Bundesbank trims two key rates by 0.25pc in surprise move
THE Bundesbank surprised financial markets yesterday with a quarter-point cut in its leading interest rates.
After a meeting of its policy-making council, the central bank decided to cut its discount rate to five per cent from 5.25 per cent and its Lombard rate to 6.50 per cent from 6.75 per cent.
The move was almost immediately echoed by central banks in many other European countries.
In London the FTSE index closed at 3,131.7 points, down 14.1, but pulled off lows by the Bundesbank cut, while in New York at noon the Dow was up 7.43 points to 3,668.9.
Economists and dealers had only expected a symbolic cut in the bank's less important Lombard rate and few had looked for a cut in the discount rate.
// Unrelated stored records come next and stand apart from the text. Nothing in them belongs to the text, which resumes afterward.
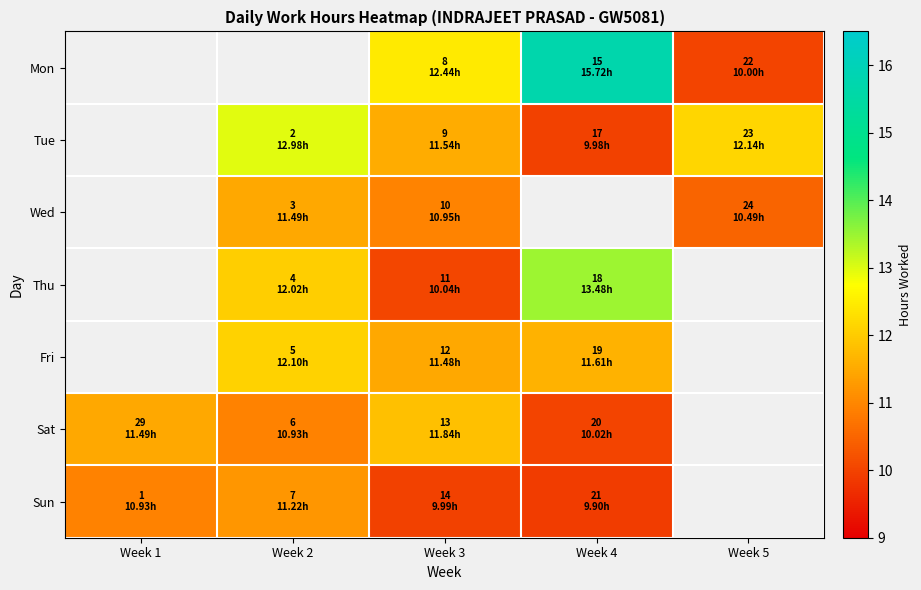

The value of Sun at Week 3 is 10.0. True or false?

True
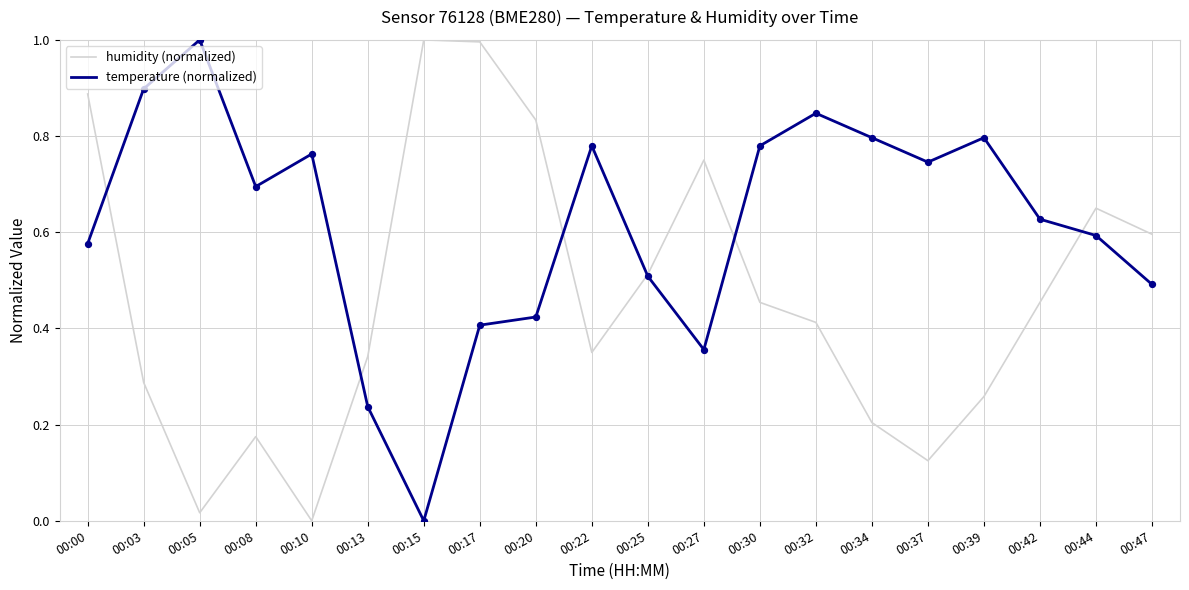

Is the value of temperature (normalized) at 00:42 greater than the value of humidity (normalized) at 00:20?

No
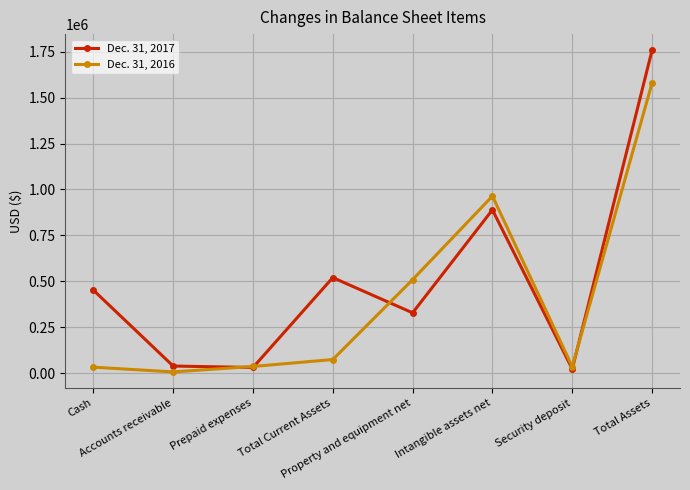

Count the number of data series in this chart.

2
Germany Finance Minister Theo Waigel called the cuts ''a great help'' to the government in its bid to strengthen the economy.
Analysts said the cuts were made possible by western Germany's steadily falling inflation rate, which was 3.2 per cent on an annual basis in March, down from 4.3 per cent last September.
''Lower inflation allowed the Bundesbank to make the cuts, but the fact that Germany's economy is still wobbly made them necessary,'' said Peter Pietsch, senior economist at Commerzbank in Frankfurt.
The discount rate, the rate the Bundesbank charges on loans to financial institutions and the cheapest form of bank refinancing, is considered a symbolic tool of monetary policy that serves as the central bank's primary indicator of conditions for borrowing.
The Lombard rate, the rate at which banks can borrow emergency funds from the central banks, has become less vital for financial markets because it serves as a ceiling on overnight rates and does not impinge on money market rates at a time when they arebiased in a downward direction.
Both are applied on short-term loans to commercial banks that post various types of securities as collaterals.
The Bundesbank closely links any easing of interest rates to a slowing in inflation and the latest cut is a continuation of its policy of a ''step-by-step reduction in interest rates''.
In the wake of the Bundesbank cut Austria trimmed its discount rate to 4.75 per cent and its Lombard rate to 5.75 per cent, while Switzerland's central bank cut its discount rate to 3.5 per cent.
The Dutch central bank cut its advances rate, the main interest rate, to 4.75 per cent from five per cent and the National Bank of Belgium trimmed its central directive interest rate by 0.15 percentage points from 5.95 to 5.8 per cent.
The Danish central bank cut the discount and key deposit rates to 5.25 per cent from 5.5 per cent.
But the Bank of France, hamstrung by the franc's weakness, would bide its time before following the Bundesbank in cutting rates, economists said.
Bundesbank president, Hans Tietmeyer, said the central bank's highest priority remained reducing inflation and that he believed German inflation could be brought under three per cent by the second half of the year.
Mr Tietmeyer said the decision was in line with the central bank's policy of small rate cuts.
But Mr Tietmeyer warned against cutting interest rates too quickly.
''Premature rate cuts would raise inflationary expectations,'' he said.
Mr Pietsch said further cuts in the securities repurchase or repo rate were now the key issue for German economic recovery.
The central bank did not make any comment about its next round of securities repurchase agreements.
Mr Pietsch said the Bundesbank's small weekly repo rate cuts, which have allowed the repo rate to drop to 5.7 per cent from six per cent in February, needed to be accelerated.
''If the small repo rate cuts continue, [yesterday's] discount and Lombard rate cuts will not mean very much,'' he said.
''But I think the Bundesbank will trim the repo rate by some 20 basis points either next week or the week after,'' he said.
The Bundesbank's weekly securities repurchase rate sets the trend for money-market interest rates.
The Bundesbank said its policy-making Central Bank Council meeting in Frankfurt took into account hopes that the inflation rate would decline in the future and that the pace of German M3 money supply growth would slow in the coming months.
The broad M3, including cash, savings, short-term loans and other financial instruments, grew 17.5 per cent in February on an annualised, seasonally adjusted basis, well outside the central bank's four per cent to six per cent 1994 growth target range.
Germany's high interest rates in the wake of German re-unification have been cited as a drag on European economic recovery.
The high interest rates have siphoned off investment from other major European currencies and the US dollar into the mark.